The Low Darts are back with a new cover: "The Weight" by The Band

I'm always happy to see a new song from The Low Darts show up on my YouTube subscription page. These teenagers pick classic songs from the 60s and 70s and make beautiful covers.

The Low Darts' studio cover of The Weight by The Band, recorded in Colman's basement studio. We're based in Fairfield, CT and are all between ages 16-20. We're back from a hiatus, so subscribe for new videos every week!

"The Weight" was originally recorded by The Band in 1968. Member Robbie Robertson touched on the meaning of the lyrics in a 1991 article on the history of The Band, which appeared in Goldmine magazine:

Featured in the film Easy Rider (but not on the soundtrack for contractual reasons), [The Weight] was partially inspired by the work of Spanish filmmaker Luis Bunuel.
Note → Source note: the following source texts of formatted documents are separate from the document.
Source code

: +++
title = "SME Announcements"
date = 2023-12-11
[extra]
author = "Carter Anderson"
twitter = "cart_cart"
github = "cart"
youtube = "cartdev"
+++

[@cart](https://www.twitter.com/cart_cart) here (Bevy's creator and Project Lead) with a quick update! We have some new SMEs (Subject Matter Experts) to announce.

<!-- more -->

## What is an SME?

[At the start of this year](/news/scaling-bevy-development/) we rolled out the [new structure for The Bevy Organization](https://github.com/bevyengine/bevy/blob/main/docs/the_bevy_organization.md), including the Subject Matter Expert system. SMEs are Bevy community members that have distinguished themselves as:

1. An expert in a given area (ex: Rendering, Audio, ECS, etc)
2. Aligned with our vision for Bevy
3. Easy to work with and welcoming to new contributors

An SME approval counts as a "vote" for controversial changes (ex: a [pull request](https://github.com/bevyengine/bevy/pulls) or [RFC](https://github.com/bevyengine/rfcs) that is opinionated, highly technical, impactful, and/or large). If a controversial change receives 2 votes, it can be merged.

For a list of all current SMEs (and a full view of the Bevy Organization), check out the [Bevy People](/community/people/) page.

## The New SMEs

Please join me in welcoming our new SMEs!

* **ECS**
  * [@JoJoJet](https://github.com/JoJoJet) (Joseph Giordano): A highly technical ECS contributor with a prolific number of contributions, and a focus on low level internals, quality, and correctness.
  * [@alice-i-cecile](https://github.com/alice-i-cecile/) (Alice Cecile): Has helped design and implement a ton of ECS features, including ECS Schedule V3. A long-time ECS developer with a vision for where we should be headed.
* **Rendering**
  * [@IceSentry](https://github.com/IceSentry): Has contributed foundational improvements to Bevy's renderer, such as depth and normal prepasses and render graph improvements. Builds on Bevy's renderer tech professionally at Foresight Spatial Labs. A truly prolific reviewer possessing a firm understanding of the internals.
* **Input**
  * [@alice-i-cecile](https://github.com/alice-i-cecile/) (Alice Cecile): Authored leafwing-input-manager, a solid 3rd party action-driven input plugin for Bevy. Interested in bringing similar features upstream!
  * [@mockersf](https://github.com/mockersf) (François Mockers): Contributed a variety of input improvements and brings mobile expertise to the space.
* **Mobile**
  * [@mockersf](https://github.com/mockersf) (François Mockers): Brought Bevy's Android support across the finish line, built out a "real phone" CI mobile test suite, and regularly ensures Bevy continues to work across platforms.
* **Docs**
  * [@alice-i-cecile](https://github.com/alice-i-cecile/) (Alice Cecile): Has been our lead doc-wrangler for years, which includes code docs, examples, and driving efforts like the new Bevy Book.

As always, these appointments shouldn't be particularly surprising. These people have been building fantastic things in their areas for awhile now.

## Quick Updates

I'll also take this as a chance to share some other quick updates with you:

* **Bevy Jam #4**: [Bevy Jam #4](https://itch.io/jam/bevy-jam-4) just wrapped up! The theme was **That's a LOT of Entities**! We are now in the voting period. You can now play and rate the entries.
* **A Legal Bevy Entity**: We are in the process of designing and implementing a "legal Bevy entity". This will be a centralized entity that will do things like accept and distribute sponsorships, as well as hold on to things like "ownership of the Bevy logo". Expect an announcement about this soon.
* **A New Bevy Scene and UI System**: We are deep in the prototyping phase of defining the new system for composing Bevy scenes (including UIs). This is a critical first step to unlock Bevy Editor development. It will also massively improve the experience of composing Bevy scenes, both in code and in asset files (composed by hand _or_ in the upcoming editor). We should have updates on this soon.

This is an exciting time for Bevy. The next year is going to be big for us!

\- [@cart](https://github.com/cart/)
"He did so many films on the impossibility of sainthood," says Robertson about Bunuel, "people trying to be good in Viridiana and Nazarin, people trying to do this thing. In `The Weight' it's the same thing. People like Bunuel would make films that had these religious connotations to them but it wasn't necessarily a religous meaning. In Bunuel there were these people trying to be good and it's impossible to be good."

"In `The Weight', it was this very simple thing. Someone says, `Listen, will you do me this favour? When you get there will you say "hello" to somebody or will you pick up one of these for me? Oh, you're going to Nazareth [Pennsylvania], that's where the Martin guitar factory is. Do me a favour when you're there.' This is what it's all about. So the guy goes and one thing leads to another and it's like, `Holy shit, what has this turned into? I've only come here to say "Hello" for somebody and I've got myself in this incredible predicament.' It was very Bunuelish to me at the time."